Well, I disagree. In fact, 2016 was the greatest year of my life. I become a father for one thing (predictably momentous/lifeaffirming etc). Yet even more significantly, Leicester City won the English Premier League.
Leicester itself is a fairly glum city in the Midlands. Even its Latin motto seems purposebuilt to dampen expectations – “semper eadem” translates to “always the same”. Growing up in the city’s sleepy suburbs, I was compelled to follow the local team. My dad took me to my first game when I was nine and we stood in the rain to watch the Mighty Foxes scrape a 0-0 draw with Luton Town.
But somehow I was hooked.
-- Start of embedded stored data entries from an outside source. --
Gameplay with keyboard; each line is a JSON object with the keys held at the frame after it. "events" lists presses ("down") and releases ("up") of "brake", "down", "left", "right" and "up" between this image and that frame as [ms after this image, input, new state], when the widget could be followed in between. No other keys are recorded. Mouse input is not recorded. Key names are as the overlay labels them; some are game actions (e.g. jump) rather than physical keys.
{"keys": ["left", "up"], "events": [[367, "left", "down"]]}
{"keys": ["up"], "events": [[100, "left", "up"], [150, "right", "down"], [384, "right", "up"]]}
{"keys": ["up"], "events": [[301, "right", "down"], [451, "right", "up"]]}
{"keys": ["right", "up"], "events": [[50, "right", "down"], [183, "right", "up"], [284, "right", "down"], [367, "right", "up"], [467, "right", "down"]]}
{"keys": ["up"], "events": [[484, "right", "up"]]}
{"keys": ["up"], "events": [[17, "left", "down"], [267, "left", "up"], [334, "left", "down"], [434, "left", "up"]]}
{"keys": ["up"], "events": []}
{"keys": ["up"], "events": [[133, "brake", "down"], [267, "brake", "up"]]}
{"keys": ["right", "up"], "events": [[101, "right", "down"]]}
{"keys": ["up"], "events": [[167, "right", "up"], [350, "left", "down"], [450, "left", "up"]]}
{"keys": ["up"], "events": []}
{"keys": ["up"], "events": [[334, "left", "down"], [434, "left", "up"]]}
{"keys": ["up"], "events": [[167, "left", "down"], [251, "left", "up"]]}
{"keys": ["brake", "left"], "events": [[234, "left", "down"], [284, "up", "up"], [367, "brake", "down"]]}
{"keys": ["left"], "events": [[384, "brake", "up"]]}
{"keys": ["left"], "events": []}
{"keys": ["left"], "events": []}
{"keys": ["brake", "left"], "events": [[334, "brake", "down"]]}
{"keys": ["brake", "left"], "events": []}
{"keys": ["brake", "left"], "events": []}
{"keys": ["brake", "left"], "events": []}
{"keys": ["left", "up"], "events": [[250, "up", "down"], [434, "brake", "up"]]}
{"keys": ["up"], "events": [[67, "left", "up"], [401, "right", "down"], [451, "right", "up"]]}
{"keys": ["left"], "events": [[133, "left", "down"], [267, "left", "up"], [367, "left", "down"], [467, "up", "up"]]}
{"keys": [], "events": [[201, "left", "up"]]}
Over the years I followed Leicester each week as they yo-yoed between the divisions, scrapping their way between relegation dog-fights and the odd promotion push. I travelled with mates for away games at Peterborough and Brentford. I wept at Wembley after playoff final defeats (losing 4-3 to Swindon in ’93 still hurts).
During our spasmodic forays into the Premier League, my hopes were contained mainly for emotional self-preservation. At the start of that 2015-2016 season, all I wanted was to consolidate our top-flight position. After barely dodging relegation the previous year, I’d have settled for 17th place.
What happened instead was a fairy tale. Overnight Jamie Vardy, Leicester’s formerly wayward striker, was transformed into a jet-propelled goal-machine. Midfield hustler N’golo Kante won more tackles than any other player in the league. Twig-legged winger Riyad Mahrez – an unheralded £450,000 signing from the French second division – shimmered through defences to become the PFA Player of the year. Our backline of ageing journeymen was suddenly unbreakable. And Leicester won the league by 10 clear points.
To put this achievement into perspective, the odds for Kim
Kardashian becoming a future President of the United States were 2000-1. The bookies put Leicester’s chances of winning the league at 5000-1.
Not that I ever considered backing them. Each season I’ll wind up sticking $20 on Leicester as long shots to win the FA Cup (anything can happen in sudden-death competition). But the notion of winning the league existed in some lunatic realm way beyond rational thought.
Luckily, sport has zero respect for sanity - really, it’s a romantic at heart. Leicester’s crazy season taught me that you don’t always have to temper your expectations. Sometimes you just need to dream bigger.
Jamie Vardy stokes the Leicester faithful.